Stated exercise. Can you rewrite the rows below, changing "scientific name" to "species name" and keeping everything else the same?

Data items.
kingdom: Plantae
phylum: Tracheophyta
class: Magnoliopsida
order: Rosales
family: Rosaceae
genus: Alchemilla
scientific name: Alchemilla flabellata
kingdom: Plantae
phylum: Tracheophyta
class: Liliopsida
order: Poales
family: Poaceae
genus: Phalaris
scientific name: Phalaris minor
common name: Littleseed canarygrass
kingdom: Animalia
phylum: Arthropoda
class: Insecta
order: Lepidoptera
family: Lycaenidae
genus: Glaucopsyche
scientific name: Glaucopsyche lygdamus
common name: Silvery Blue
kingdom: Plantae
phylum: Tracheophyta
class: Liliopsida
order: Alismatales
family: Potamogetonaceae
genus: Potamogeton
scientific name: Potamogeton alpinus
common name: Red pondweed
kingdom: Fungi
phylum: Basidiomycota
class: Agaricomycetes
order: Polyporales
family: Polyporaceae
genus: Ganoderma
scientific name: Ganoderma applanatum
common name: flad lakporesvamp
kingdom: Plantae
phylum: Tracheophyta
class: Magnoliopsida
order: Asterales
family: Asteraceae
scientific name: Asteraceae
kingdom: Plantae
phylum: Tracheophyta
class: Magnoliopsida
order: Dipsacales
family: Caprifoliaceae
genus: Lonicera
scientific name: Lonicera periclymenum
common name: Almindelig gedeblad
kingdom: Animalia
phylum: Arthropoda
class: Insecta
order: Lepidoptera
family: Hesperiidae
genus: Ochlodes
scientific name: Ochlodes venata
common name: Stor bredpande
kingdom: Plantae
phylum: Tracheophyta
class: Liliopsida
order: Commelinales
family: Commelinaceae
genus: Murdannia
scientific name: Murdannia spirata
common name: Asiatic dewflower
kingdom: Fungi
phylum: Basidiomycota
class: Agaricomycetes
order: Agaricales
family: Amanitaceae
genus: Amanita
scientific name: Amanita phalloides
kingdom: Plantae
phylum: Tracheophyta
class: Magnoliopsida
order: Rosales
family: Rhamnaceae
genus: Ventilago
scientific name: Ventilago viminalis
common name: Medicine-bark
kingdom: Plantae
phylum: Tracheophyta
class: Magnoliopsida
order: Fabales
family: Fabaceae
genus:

Final answer.
kingdom: Plantae
phylum: Tracheophyta
class: Magnoliopsida
order: Rosales
family: Rosaceae
genus: Alchemilla
species name: Alchemilla flabellata
kingdom: Plantae
phylum: Tracheophyta
class: Liliopsida
order: Poales
family: Poaceae
genus: Phalaris
species name: Phalaris minor
common name: Littleseed canarygrass
kingdom: Animalia
phylum: Arthropoda
class: Insecta
order: Lepidoptera
family: Lycaenidae
genus: Glaucopsyche
species name: Glaucopsyche lygdamus
common name: Silvery Blue
kingdom: Plantae
phylum: Tracheophyta
class: Liliopsida
order: Alismatales
family: Potamogetonaceae
genus: Potamogeton
species name: Potamogeton alpinus
common name: Red pondweed
kingdom: Fungi
phylum: Basidiomycota
class: Agaricomycetes
order: Polyporales
family: Polyporaceae
genus: Ganoderma
species name: Ganoderma applanatum
common name: flad lakporesvamp
kingdom: Plantae
phylum: Tracheophyta
class: Magnoliopsida
order: Asterales
family: Asteraceae
species name: Asteraceae
kingdom: Plantae
phylum: Tracheophyta
class: Magnoliopsida
order: Dipsacales
family: Caprifoliaceae
genus: Lonicera
species name: Lonicera periclymenum
common name: Almindelig gedeblad
kingdom: Animalia
phylum: Arthropoda
class: Insecta
order: Lepidoptera
family: Hesperiidae
genus: Ochlodes
species name: Ochlodes venata
common name: Stor bredpande
kingdom: Plantae
phylum: Tracheophyta
class: Liliopsida
order: Commelinales
family: Commelinaceae
genus: Murdannia
species name: Murdannia spirata
common name: Asiatic dewflower
kingdom: Fungi
phylum: Basidiomycota
class: Agaricomycetes
order: Agaricales
family: Amanitaceae
genus: Amanita
species name: Amanita phalloides
kingdom: Plantae
phylum: Tracheophyta
class: Magnoliopsida
order: Rosales
family: Rhamnaceae
genus: Ventilago
species name: Ventilago viminalis
common name: Medicine-bark
kingdom: Plantae
phylum: Tracheophyta
class: Magnoliopsida
order: Fabales
family: Fabaceae
genus:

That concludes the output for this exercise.